*** Opening Data listing ***
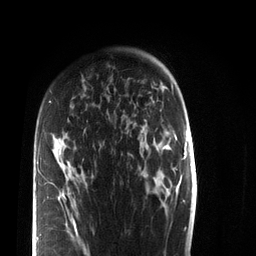
Breast MRI (dynamic contrast-enhanced), one axial slice; cropped to one breast; dynamic contrast-enhanced series, time point 2 of 7 at this slice position (early post-contrast); 3 T; TE 2.2 ms, TR 5.6 ms; 2.2 mm slice thickness; 256 × 256 image matrix, field of view 150 × 150 mm. Female patient.
Structures marked on this image (semi-automatically segmented with operator editing):
- enhancing-tissue mask used for the functional tumour volume (all voxels passing the contrast-enhancement thresholds inside the analysis volume; usually the tumour): bounding box (x1, y1, x2, y2) in pixels: (37, 101, 89, 256)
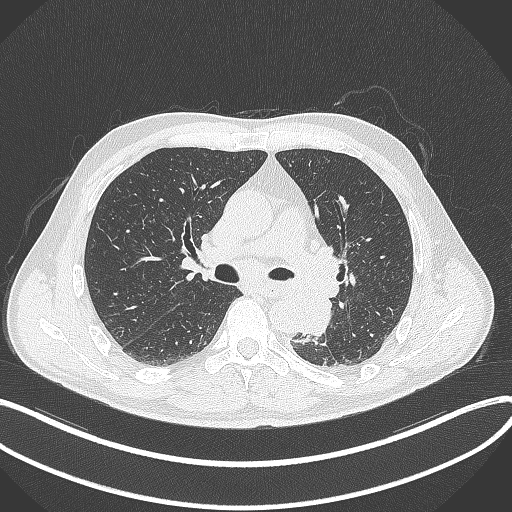
Chest CT, one axial slice; position 207 of 329 along the scan axis; lung window (W 1500 / L -600 HU); 512 × 512 image matrix, field of view 400 × 400 mm. Male patient, age 59 years. Case-level facts recorded for this patient, not image findings: clinical TNM (as recorded): T2a N2 M0.
Outlined on this slice (bounding box drawn by a radiologist):
- lung tumour (recorded histology: squamous cell carcinoma): box from (x=299, y=291) to (x=335, y=339) px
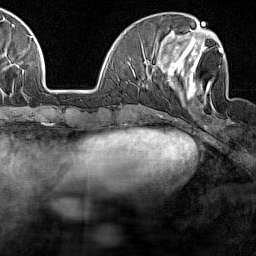
Breast MRI (dynamic contrast-enhanced), one axial slice; cropped to one breast; dynamic contrast-enhanced series, time point 2 of 7 at this slice position (early post-contrast); 1.5 T; TE 1.8 ms, TR 5 ms; 256 × 256 image matrix. Female patient.
Annotated regions visible in this slice (semi-automatically segmented with operator editing):
- enhancing-tissue mask used for the functional tumour volume (all voxels passing the contrast-enhancement thresholds inside the analysis volume; usually the tumour): bounding box <168,37,223,104> (left, top, right, bottom; pixels)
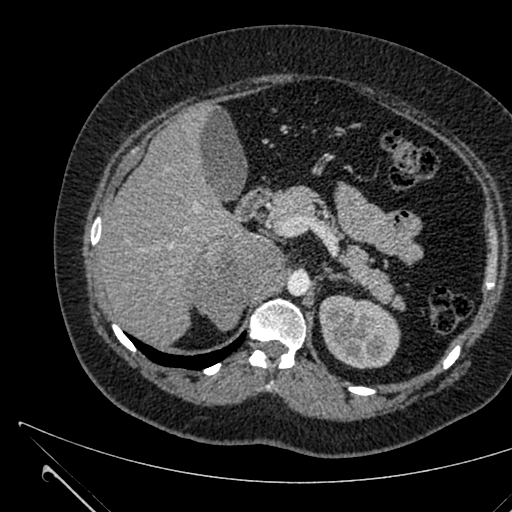
Contrast-enhanced abdominal CT, one axial slice; position 425 of 731 along the scan axis; intravenous contrast given; soft-tissue window (W 400 / L 40 HU); 1 mm slice thickness; 512 × 512 image matrix. Patient: female, 36 years. Case-level facts recorded for this patient, not image findings: diagnosis: adrenocortical carcinoma; tumour side: right adrenal; tumour size at pathology: 10 cm; Ki-67 index: 20 %; stage (as recorded): 4.
Outlined on this slice (semi-automatically segmented with operator editing):
- mass: bounding box [x1, y1, x2, y2] px = [190, 235, 283, 328]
*** Closing Data listing ***
**Aim of the exercise:**
The number of lines above where the word "Case" occurs, and only that number, is the answer.

**Answer to this problem:**
2